Lincoln has retired as our webmaster. Todah rabah for your volunteer service! We are grateful for the changes that Lincoln brought to the website during his tenure. It was a labor of love — and an aesthetically satisfying result! Through Lincoln’s personal efforts and his collaborations, Emanu-El has established a web presence that his successor can enhance. As your editor, I asked Lincoln about his experience in this role. The following interview Q & A reflects his response.
- Q. What experience, if any, did you have with websites before you assumed the role of Congregation Emanu-El webmaster? A. By 2013, I had some experience designing and administering websites. I had served as the webmaster for two academic websites, including the UVic English Department’s site, and I had built a number of smaller websites for nonprofit organizations and individuals using online and offline software.
- Q. How did you become involved with Emanu-El’s website? A. While visiting the Congregation Emanu-El website, I saw that it was seriously in need of refreshing. Stephen Kagan, the volunteer webmaster who had built the site years before had become preoccupied with other matters and didn’t have time for a redesign of the Emanu-El site. So I built a mock-up of a simple website for the synagogue and presented it to Rabbi Harry, with the offer that I would fully build it out if he and the Board wished for me to do so. They were delighted that someone was taking the initiative. It turned out to be a big project, much bigger than I had expected, that involved consulting many different stakeholders to gather key information and to facilitate, along with Jonathan Stoppi, Frances Aknai, and the other newsletter folks, new modes of linking the synagogue’s disparate online identity. I eventually realized that I would need to get more deeply involved than I had at first expected.
- Q. What were some of the tasks involved in the redesign? A. I bought a new URL (web address) for the synagogue: congregationemanuel.ca, which replaced and, for technical reasons, was easier to use than the old one, congregationemanu-el.ca, with a hyphen. I used an online platform that allowed me to create a site that I hoped members of various groups in the synagogue would be able to update easily. Even so, I had to “hack” the platform somewhat to create a menu system that would serve such a multi-faceted site, and to add Hebrew lettering and other elements that were not standard for the platform. I also took my own photos to make the website’s various pages more visually appealing. I was, and remain, proud of the new look of the website and its growing functionality for all of the Congregation Emanu-El community.

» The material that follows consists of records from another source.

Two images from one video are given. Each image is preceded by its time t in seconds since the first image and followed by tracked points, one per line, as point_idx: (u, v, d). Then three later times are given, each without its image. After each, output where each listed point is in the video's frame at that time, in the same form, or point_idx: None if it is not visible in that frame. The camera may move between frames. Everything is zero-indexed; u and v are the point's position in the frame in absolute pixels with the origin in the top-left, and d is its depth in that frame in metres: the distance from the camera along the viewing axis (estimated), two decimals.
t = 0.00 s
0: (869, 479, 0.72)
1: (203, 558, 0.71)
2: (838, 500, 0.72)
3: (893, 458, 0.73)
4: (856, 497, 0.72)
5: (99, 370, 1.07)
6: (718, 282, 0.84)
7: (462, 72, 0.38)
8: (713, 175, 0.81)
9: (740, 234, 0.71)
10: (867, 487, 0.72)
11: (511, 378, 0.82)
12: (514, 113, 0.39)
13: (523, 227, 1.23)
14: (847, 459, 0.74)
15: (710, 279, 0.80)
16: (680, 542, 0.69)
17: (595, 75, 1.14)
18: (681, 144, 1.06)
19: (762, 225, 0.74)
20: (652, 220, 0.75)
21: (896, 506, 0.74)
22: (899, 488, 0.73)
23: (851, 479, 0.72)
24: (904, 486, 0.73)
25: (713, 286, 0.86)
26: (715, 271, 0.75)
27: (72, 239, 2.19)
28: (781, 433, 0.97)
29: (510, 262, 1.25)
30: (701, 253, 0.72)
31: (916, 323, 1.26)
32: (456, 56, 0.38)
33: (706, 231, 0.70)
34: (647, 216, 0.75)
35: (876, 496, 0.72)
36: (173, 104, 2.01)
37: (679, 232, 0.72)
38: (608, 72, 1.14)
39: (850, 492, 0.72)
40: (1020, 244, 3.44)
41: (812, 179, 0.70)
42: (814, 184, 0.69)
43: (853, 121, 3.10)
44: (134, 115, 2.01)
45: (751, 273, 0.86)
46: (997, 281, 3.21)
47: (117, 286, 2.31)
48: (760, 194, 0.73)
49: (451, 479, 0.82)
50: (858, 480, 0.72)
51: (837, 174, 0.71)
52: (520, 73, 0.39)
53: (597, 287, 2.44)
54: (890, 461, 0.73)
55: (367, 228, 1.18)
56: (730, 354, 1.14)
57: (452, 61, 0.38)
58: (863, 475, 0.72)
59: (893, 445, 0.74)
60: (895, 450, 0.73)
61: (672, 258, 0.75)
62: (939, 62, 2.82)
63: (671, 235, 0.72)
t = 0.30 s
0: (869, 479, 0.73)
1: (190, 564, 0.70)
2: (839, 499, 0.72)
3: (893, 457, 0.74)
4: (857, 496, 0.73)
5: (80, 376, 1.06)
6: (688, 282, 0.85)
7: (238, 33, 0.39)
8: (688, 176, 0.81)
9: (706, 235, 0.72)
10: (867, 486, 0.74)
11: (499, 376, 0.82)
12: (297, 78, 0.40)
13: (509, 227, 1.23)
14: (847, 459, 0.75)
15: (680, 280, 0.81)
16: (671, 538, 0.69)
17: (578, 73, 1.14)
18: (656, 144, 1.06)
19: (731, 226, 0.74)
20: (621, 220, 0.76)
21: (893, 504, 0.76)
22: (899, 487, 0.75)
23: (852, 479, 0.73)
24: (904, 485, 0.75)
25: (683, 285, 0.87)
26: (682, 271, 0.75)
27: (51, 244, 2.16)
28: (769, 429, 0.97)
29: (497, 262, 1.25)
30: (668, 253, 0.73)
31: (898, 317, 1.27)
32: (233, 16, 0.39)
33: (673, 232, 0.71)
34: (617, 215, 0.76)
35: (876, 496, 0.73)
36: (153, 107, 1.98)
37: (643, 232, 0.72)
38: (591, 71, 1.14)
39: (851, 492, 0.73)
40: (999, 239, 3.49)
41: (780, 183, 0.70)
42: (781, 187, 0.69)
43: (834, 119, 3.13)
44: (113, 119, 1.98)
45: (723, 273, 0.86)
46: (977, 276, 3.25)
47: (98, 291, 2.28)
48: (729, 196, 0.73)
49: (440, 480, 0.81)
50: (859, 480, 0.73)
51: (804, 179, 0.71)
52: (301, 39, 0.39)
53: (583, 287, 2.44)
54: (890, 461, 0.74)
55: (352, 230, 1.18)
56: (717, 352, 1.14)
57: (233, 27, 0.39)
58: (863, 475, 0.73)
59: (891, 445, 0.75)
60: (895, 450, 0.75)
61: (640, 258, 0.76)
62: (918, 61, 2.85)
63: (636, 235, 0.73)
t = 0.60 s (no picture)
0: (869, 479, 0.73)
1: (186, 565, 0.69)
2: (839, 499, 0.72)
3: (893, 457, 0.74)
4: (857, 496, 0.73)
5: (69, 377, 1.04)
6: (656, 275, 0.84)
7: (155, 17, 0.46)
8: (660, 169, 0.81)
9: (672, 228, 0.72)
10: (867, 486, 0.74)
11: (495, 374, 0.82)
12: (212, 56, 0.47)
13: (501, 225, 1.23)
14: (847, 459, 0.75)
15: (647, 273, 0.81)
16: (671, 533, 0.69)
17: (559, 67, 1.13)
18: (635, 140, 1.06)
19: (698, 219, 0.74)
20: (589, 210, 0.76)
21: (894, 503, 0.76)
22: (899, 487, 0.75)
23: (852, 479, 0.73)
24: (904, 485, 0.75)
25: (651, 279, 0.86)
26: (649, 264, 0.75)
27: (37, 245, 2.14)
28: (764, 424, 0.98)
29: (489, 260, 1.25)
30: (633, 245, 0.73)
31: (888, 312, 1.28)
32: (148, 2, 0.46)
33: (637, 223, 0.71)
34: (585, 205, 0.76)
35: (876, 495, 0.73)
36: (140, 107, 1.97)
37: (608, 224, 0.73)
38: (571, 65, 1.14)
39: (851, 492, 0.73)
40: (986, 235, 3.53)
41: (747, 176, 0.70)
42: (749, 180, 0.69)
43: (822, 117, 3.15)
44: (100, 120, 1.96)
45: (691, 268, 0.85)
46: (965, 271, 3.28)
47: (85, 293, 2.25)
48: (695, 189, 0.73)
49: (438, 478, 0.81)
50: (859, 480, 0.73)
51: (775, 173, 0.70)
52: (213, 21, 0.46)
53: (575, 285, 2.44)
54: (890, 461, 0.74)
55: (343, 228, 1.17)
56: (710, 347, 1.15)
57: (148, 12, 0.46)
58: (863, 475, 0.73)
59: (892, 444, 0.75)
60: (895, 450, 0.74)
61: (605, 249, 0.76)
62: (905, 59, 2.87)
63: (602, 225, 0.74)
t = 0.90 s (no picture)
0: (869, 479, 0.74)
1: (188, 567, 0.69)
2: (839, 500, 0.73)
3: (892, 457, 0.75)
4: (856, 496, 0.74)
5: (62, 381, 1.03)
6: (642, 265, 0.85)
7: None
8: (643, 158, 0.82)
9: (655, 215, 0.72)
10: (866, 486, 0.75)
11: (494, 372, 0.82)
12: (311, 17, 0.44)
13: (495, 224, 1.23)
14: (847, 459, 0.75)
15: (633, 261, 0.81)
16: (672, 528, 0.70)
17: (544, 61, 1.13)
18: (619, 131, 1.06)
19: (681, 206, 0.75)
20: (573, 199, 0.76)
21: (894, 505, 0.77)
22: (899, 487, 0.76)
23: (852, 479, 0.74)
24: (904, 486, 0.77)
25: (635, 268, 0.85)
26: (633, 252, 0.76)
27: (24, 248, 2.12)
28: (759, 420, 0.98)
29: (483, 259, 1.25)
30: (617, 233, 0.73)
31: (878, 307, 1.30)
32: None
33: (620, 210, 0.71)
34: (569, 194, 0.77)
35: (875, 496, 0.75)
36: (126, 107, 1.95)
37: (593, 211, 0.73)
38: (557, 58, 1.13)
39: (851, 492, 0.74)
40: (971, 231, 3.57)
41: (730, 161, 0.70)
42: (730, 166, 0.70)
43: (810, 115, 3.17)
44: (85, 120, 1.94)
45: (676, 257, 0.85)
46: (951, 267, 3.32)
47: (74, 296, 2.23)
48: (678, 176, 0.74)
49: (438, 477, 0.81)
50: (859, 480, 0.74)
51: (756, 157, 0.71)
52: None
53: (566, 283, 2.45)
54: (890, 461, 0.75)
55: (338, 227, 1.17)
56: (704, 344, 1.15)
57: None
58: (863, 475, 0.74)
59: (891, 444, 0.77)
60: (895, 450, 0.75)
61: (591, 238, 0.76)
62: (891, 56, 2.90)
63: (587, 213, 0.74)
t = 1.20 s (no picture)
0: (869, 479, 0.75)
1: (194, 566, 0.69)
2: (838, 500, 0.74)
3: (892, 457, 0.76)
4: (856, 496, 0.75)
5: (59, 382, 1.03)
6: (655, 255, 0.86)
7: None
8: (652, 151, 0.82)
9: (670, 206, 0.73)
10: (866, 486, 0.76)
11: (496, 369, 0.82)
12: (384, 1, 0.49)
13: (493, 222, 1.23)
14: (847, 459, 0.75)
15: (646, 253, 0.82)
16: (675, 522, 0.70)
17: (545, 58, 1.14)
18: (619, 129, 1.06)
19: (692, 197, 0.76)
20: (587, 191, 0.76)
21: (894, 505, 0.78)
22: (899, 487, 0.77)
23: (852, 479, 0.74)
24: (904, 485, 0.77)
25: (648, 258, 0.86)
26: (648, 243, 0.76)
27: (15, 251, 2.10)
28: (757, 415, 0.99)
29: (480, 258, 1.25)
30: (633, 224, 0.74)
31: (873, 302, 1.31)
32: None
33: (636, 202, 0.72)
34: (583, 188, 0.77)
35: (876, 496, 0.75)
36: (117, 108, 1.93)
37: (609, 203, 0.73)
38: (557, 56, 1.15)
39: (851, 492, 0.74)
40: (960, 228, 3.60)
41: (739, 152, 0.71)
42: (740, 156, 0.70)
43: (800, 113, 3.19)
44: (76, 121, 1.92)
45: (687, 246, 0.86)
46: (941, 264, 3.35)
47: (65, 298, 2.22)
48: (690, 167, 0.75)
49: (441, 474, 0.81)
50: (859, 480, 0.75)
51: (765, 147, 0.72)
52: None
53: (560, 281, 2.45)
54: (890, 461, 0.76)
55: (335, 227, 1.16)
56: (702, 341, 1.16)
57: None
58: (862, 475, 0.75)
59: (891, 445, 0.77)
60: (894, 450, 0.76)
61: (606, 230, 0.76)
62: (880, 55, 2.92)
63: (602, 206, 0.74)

- Q. The scope of information technology projects have a tendency to expand? Did this occur with the website project? A. As the site grew and developed, I communicated at length, and frequently, with the people at ShulSuite, a third-party online donations and budgeting service used by our office. I also made the decision to switch Zelda Dean and all of the office staff to using Gmail rather than Outlook, as they had been doing for years. Gmail had become a robust online email solution for a small office like the Synagogue’s, where maintaining our own servers and hard drives was a difficult and potentially problematic proposition. I spent a long time reorganizing the entire mail system and helping staff learn to use it.
- Q. Did you play a direct role in developing the website content? A. I gathered all sorts of material from Ed Fitch and others relating to the Synagogue’s 150th anniversary events, which we all felt should have a place on the website. I designed the site to be able to offer details of our history for those visitors who were interested. I consulted, I believe, with every Synagogue committee to make sure that we had information about their activities on the site. And I found ways to make available many different kinds of resources that we had never before had online.
- Q. With whom did you co-ordinate in developing the website as a communication tool? A. Jonathan Stoppi and I coordinated quite a bit to make the website, newsletter, blog, and Koleinu work together more or less seamlessly. We put no small effort into increasing the Synagogue’s social media presence, although none of us had the time that would have been necessary to really make social media work as a communications tool in the ways that people like Avi Lambert, with whom we consulted, rightfully felt were needed. That is a project to come!
- Q. How would you rate your experience as Emanu-El’s webmaster? A. Over time, administering the website has been very pleasurable work that gave me the sense of contributing tangibly to the Congregation Emanu-El community. There have been some rough spots, but mostly the website administration has been a lovely experience that required regular, but not onerous, attention and work.
- Why are you stepping down from the position? A. Earlier this year Jean Dragushan and her committee let me know they were planning to further unify the Synagogue’s online media and proposed hiring a web designer. I was very pleased to hear this as I had recently become the 2017 Victoria International Jewish Film Festival Director and needed to focus my volunteer efforts on making that festival a success. Jean has done excellent work in consulting with me and others who have been involved in the past few years in the Synagogue’s online media and communications, and I wish her and her team great success as we go forward.
- Do you have any closing remarks? A. I have felt truly blessed to be able to offer my experience and knowledge in these past four years to help Congregation Emanu-El grow its online presence and improve communications. I felt very much attached to the event-world of the whole community as I administered and curated the website. Thank you to everyone who has collaborated with me, and to the many other volunteers throughout our kehilah who have made this work so meaningful!